Bug #23196
closedShould track instance capacity state separately for preemptible and non-preemptible instance types
Description
Currently, if arvados-dispatch-cloud gets a capacity error trying to create a preemptible a1.large instance, it will avoid trying to create preemptible or non-preemptible a1.large instances for one minute.
"At capacity" state should be tracked separately for preemptible and non-preemptible instance types.

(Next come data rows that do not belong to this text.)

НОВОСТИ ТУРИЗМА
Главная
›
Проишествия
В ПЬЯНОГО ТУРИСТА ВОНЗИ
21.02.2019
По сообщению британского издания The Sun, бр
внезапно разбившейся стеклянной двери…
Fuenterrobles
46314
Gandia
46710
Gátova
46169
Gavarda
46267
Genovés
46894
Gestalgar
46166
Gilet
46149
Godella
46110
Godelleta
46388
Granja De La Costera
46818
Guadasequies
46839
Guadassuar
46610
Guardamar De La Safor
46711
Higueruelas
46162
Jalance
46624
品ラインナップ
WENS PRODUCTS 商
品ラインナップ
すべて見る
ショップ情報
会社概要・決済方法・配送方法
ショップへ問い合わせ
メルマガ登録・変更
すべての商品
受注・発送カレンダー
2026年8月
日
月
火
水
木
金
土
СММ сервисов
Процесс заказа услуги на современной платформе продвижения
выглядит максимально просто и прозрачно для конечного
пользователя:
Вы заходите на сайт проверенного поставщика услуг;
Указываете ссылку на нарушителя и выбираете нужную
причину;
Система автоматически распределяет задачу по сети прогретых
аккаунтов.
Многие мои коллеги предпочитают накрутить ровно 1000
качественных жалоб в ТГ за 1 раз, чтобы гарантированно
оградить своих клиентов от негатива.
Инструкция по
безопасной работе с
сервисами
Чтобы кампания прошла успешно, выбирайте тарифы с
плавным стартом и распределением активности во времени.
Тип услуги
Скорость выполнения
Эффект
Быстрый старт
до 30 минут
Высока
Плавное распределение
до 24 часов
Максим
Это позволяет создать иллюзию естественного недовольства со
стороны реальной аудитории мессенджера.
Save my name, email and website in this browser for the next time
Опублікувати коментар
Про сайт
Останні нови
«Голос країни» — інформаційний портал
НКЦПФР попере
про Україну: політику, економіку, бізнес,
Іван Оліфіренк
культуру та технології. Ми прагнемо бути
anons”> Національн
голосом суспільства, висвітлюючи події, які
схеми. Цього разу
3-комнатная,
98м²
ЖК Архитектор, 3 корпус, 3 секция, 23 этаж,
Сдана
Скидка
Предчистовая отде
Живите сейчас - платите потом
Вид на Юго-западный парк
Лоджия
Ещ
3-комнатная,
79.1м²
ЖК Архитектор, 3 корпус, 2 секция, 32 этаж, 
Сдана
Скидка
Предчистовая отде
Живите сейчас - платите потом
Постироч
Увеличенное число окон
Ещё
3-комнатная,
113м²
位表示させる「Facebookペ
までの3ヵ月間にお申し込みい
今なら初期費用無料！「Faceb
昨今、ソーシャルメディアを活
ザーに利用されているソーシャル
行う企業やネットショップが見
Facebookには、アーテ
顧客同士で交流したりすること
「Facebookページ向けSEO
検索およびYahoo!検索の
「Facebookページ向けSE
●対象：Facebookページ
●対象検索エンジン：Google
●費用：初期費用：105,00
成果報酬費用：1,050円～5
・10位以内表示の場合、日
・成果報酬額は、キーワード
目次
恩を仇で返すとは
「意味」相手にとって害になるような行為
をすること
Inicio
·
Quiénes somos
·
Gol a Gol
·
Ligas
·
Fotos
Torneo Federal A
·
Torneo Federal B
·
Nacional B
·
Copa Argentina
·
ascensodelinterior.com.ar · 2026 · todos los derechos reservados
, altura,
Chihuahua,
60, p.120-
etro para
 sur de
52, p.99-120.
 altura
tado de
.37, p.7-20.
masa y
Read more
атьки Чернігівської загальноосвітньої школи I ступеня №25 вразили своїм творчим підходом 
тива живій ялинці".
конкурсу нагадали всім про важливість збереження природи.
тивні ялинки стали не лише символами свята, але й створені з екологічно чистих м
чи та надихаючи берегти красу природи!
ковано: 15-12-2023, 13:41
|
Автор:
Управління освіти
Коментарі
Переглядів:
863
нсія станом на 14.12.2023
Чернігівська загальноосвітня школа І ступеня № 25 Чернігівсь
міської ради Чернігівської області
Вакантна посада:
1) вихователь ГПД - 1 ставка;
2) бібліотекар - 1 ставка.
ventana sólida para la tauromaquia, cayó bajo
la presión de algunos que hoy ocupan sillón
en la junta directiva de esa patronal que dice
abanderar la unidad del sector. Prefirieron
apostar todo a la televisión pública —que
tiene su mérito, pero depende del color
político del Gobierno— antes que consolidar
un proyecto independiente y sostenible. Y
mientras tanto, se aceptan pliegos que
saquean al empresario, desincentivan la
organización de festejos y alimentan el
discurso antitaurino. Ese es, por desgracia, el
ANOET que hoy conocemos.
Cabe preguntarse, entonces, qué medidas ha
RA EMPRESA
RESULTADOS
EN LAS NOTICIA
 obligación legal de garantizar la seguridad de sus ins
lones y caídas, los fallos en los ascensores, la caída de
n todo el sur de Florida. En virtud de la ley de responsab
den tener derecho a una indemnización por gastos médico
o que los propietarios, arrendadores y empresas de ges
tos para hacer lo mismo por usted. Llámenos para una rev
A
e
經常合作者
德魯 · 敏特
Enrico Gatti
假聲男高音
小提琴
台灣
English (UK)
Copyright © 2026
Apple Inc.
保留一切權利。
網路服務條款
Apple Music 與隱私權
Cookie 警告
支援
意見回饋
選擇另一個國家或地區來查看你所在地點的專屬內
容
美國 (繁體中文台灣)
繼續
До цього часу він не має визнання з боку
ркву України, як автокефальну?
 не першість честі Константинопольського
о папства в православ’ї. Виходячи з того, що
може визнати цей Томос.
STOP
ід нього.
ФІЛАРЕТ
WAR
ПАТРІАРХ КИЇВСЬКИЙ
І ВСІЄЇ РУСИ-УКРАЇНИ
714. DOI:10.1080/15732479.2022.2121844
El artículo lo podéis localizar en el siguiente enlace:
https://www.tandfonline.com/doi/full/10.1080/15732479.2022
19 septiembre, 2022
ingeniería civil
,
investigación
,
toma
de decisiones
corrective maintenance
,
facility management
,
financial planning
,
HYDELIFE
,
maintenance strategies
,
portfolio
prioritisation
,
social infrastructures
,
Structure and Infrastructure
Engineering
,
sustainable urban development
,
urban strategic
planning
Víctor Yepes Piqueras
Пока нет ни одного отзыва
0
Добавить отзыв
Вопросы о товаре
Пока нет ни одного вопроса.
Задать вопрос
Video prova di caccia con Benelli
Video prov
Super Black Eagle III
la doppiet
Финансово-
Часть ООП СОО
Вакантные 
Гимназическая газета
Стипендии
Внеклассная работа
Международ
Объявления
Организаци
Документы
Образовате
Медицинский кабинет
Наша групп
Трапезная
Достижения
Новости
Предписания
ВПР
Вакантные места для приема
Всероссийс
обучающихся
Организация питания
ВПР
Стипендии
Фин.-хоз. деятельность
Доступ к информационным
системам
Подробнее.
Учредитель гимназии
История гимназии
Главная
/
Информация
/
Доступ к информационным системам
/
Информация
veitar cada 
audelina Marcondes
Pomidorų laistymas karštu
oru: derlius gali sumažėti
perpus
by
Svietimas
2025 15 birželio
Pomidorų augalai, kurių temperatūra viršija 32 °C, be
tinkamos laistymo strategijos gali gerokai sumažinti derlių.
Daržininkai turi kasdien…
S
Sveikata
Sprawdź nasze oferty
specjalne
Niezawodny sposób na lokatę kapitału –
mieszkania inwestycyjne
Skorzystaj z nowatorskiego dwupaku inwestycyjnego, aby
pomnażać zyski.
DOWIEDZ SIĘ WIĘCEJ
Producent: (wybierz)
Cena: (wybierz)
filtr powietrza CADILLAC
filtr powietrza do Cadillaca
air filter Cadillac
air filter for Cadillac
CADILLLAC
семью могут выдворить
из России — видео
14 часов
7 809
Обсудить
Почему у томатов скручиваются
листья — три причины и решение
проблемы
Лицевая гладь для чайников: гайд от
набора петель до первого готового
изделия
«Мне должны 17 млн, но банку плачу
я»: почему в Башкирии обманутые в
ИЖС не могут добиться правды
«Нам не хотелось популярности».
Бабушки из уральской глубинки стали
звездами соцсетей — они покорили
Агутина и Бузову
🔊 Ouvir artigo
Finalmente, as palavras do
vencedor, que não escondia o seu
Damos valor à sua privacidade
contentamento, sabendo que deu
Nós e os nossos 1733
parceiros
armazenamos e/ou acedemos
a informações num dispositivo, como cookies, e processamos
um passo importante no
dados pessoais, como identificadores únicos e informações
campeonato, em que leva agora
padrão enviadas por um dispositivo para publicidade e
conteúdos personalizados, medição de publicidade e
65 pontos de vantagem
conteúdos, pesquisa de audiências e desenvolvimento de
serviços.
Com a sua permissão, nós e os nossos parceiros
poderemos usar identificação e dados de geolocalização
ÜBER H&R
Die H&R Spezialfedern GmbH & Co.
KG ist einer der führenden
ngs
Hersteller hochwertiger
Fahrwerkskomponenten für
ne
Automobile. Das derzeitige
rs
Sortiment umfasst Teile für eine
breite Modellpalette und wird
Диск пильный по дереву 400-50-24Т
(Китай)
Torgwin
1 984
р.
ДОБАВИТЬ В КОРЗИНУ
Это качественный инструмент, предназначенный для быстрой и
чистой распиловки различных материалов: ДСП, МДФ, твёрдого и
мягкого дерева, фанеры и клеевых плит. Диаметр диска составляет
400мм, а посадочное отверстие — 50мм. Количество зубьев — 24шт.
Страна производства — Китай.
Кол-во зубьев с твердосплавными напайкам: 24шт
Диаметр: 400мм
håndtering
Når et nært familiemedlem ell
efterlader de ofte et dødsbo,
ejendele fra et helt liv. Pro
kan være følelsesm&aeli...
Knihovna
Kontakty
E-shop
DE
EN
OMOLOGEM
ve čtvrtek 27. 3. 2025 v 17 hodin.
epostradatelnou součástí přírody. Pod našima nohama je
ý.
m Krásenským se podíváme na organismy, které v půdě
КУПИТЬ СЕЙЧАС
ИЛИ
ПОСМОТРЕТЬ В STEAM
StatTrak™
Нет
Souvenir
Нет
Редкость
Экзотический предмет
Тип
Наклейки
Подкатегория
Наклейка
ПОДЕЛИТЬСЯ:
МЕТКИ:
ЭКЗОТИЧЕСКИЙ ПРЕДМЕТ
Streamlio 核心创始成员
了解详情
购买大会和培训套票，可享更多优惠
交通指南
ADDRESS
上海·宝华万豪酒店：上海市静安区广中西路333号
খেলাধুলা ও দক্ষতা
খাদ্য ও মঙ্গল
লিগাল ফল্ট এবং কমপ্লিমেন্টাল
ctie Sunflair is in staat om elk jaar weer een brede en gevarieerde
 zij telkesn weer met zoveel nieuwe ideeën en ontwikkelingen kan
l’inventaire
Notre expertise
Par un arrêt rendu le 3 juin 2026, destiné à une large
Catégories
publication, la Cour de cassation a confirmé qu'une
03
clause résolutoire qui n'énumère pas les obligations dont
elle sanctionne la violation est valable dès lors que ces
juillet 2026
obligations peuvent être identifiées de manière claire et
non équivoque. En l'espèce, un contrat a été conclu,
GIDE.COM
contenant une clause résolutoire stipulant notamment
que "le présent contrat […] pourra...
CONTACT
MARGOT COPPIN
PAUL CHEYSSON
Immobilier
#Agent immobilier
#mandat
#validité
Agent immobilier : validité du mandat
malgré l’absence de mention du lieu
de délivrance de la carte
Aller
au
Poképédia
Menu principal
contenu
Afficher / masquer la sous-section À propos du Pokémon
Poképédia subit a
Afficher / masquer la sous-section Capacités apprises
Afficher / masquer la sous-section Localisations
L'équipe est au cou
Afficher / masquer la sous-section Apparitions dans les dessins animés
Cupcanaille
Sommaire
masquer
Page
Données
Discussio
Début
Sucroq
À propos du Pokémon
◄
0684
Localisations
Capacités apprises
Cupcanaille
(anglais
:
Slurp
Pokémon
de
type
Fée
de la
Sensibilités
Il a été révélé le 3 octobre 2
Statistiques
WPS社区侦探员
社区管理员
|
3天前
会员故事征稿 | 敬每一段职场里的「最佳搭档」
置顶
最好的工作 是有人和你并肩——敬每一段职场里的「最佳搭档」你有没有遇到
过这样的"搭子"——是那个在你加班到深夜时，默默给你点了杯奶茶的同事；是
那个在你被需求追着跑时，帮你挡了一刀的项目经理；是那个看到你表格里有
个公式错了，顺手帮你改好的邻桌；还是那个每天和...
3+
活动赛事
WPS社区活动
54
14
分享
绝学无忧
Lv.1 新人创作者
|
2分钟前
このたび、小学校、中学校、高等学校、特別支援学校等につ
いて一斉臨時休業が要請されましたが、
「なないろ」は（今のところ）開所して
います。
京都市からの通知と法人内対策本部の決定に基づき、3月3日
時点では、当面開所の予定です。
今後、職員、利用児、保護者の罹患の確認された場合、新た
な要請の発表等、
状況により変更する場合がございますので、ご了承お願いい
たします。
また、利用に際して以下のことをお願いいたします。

Updated by Tom Clegg 6 months ago
23196-preemptible-capacity @ 895af9eaf2a9c9c0bb5ccfd5dc2e70846e5ad319 -- developer-run-tests: #4902
(workbench tests failed)
Updated by Tom Clegg 6 months ago
- Related to Bug #22017: a-d-c needs to handle different quotas for difference instance types added
Updated by Tom Clegg 6 months ago
- Related to Bug #23178: a-d-c is treating rate limit errors as capacity issues, should not added
Updated by Brett Smith 6 months ago
Tom Clegg wrote in #note-1:
23196-preemptible-capacity @ 895af9eaf2a9c9c0bb5ccfd5dc2e70846e5ad319 -- developer-run-tests: #4902
This is fine. I do wonder if it would be nicer for maintainability to add a method to arvados.InstanceType that returns a unique key on all the axes we care about. That way we could extend the logic in the future if needed without tracking down all the places the logic is duplicated here. But I don't feel too strongly about it at this point.
(workbench tests failed)
Known issue #23180.
Updated by Tom Clegg 6 months ago
- Status changed from In Progress to Resolved
Applied in changeset arvados|ced8535a60991b2d437243ba3cd06c67e0679150.
Updated by Tom Clegg 6 months ago
Previous commit fixed worker pool, but scheduler also has its own cache, which was still conflating preemptible and non-preemptible types.
23196-preemptible-capacity @ 25d5c32f947fc5115be9d348413af5ccc90f48fe -- developer-run-tests: #4904
Updated by Brett Smith 6 months ago
Tom Clegg wrote in #note-7:
23196-preemptible-capacity @ 25d5c32f947fc5115be9d348413af5ccc90f48fe -- developer-run-tests: #4904
Assuming tests pass, LGTM.
Updated by Tom Clegg 6 months ago
- Status changed from In Progress to Resolved
Applied in changeset arvados|71424c7aed9d7b760404127dca9692672a3e5e1a.